[Start of Attachment]

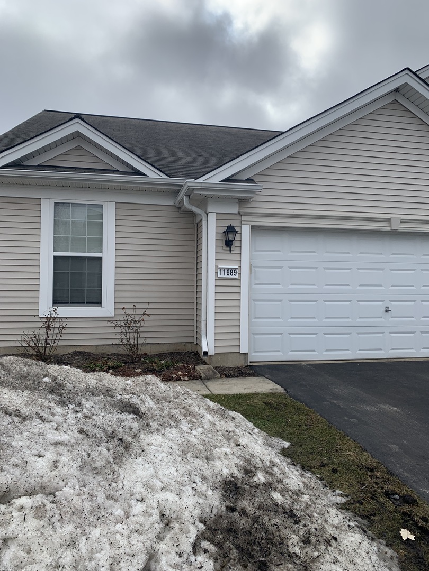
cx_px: 214
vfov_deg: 67.3
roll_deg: -1.3
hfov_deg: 53.1
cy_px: 286
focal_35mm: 26
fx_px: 430
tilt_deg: +0.9
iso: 25
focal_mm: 4.25
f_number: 1.8
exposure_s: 1/2075
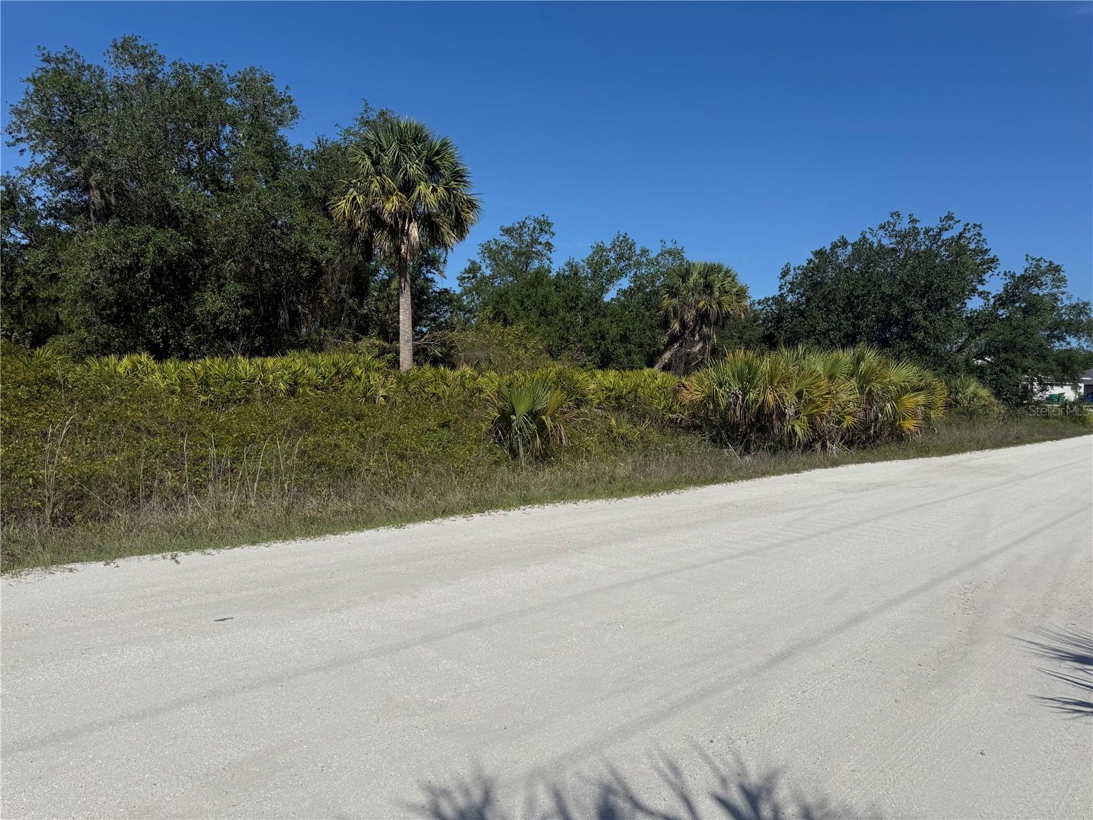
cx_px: 546
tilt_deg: -2.2
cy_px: 410
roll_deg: -3.3
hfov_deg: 71.6
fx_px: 758
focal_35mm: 24
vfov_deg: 56.8
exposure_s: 1/10309
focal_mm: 6.76
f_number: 1.78
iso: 80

[End of Attachment]

◆ **Work required**: All the lines above must be written out exactly, without a single picture.

◆ **Result of the exercise**:
cx_px: 214
vfov_deg: 67.3
roll_deg: -1.3
hfov_deg: 53.1
cy_px: 286
focal_35mm: 26
fx_px: 430
tilt_deg: +0.9
iso: 25
focal_mm: 4.25
f_number: 1.8
exposure_s: 1/2075
cx_px: 546
tilt_deg: -2.2
cy_px: 410
roll_deg: -3.3
hfov_deg: 71.6
fx_px: 758
focal_35mm: 24
vfov_deg: 56.8
exposure_s: 1/10309
focal_mm: 6.76
f_number: 1.78
iso: 80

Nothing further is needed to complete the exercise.